* [TASK STATEMENT]
In your copy, leave out the pictures and repeat the entries below exactly.

INPUT DATA below:

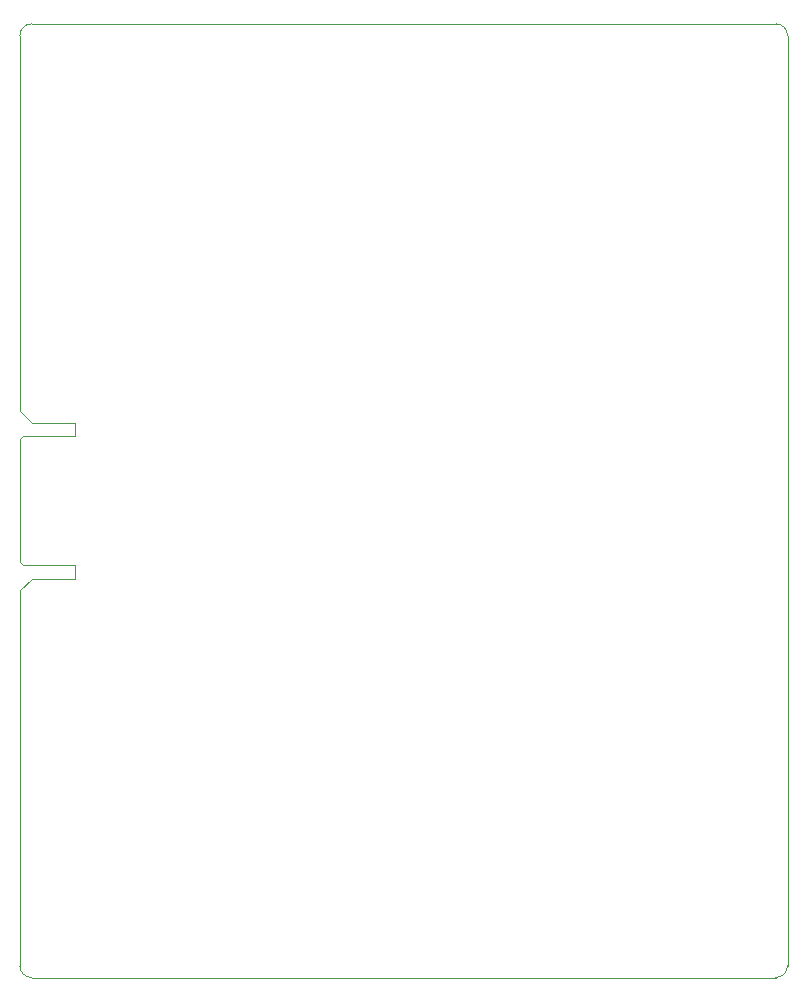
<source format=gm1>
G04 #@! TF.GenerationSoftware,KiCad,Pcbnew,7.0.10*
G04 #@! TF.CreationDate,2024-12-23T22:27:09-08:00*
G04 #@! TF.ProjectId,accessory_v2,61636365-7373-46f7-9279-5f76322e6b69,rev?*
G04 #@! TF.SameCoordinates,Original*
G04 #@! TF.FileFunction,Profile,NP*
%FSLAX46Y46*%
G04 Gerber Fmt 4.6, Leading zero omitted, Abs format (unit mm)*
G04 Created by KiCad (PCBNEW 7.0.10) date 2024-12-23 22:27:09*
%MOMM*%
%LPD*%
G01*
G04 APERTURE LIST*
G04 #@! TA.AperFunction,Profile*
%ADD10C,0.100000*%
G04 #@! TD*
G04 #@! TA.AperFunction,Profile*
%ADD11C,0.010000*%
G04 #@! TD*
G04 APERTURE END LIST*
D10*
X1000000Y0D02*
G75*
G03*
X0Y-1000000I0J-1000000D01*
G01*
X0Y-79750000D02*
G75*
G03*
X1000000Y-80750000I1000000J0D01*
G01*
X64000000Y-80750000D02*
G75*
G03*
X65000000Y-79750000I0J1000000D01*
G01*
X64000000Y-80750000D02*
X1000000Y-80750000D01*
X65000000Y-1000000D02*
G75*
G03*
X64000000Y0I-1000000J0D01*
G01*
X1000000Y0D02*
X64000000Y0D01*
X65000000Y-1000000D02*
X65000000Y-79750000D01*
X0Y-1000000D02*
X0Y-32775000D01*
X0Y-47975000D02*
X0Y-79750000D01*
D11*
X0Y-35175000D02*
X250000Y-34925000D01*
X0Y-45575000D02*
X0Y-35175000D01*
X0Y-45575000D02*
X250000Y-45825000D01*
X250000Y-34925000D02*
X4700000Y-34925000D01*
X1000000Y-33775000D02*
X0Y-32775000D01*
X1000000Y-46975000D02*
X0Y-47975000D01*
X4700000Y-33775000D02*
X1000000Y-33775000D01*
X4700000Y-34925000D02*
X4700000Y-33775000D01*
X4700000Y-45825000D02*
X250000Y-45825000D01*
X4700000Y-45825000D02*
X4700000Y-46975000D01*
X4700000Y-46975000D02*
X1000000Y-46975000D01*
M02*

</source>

End of INPUT DATA.

* [RESPONSE TO THIS EXERCISE]
<source format=gm1>
G04 #@! TF.GenerationSoftware,KiCad,Pcbnew,7.0.10*
G04 #@! TF.CreationDate,2024-12-23T22:27:09-08:00*
G04 #@! TF.ProjectId,accessory_v2,61636365-7373-46f7-9279-5f76322e6b69,rev?*
G04 #@! TF.SameCoordinates,Original*
G04 #@! TF.FileFunction,Profile,NP*
%FSLAX46Y46*%
G04 Gerber Fmt 4.6, Leading zero omitted, Abs format (unit mm)*
G04 Created by KiCad (PCBNEW 7.0.10) date 2024-12-23 22:27:09*
%MOMM*%
%LPD*%
G01*
G04 APERTURE LIST*
G04 #@! TA.AperFunction,Profile*
%ADD10C,0.100000*%
G04 #@! TD*
G04 #@! TA.AperFunction,Profile*
%ADD11C,0.010000*%
G04 #@! TD*
G04 APERTURE END LIST*
D10*
X1000000Y0D02*
G75*
G03*
X0Y-1000000I0J-1000000D01*
G01*
X0Y-79750000D02*
G75*
G03*
X1000000Y-80750000I1000000J0D01*
G01*
X64000000Y-80750000D02*
G75*
G03*
X65000000Y-79750000I0J1000000D01*
G01*
X64000000Y-80750000D02*
X1000000Y-80750000D01*
X65000000Y-1000000D02*
G75*
G03*
X64000000Y0I-1000000J0D01*
G01*
X1000000Y0D02*
X64000000Y0D01*
X65000000Y-1000000D02*
X65000000Y-79750000D01*
X0Y-1000000D02*
X0Y-32775000D01*
X0Y-47975000D02*
X0Y-79750000D01*
D11*
X0Y-35175000D02*
X250000Y-34925000D01*
X0Y-45575000D02*
X0Y-35175000D01*
X0Y-45575000D02*
X250000Y-45825000D01*
X250000Y-34925000D02*
X4700000Y-34925000D01*
X1000000Y-33775000D02*
X0Y-32775000D01*
X1000000Y-46975000D02*
X0Y-47975000D01*
X4700000Y-33775000D02*
X1000000Y-33775000D01*
X4700000Y-34925000D02*
X4700000Y-33775000D01*
X4700000Y-45825000D02*
X250000Y-45825000D01*
X4700000Y-45825000D02*
X4700000Y-46975000D01*
X4700000Y-46975000D02*
X1000000Y-46975000D01*
M02*

</source>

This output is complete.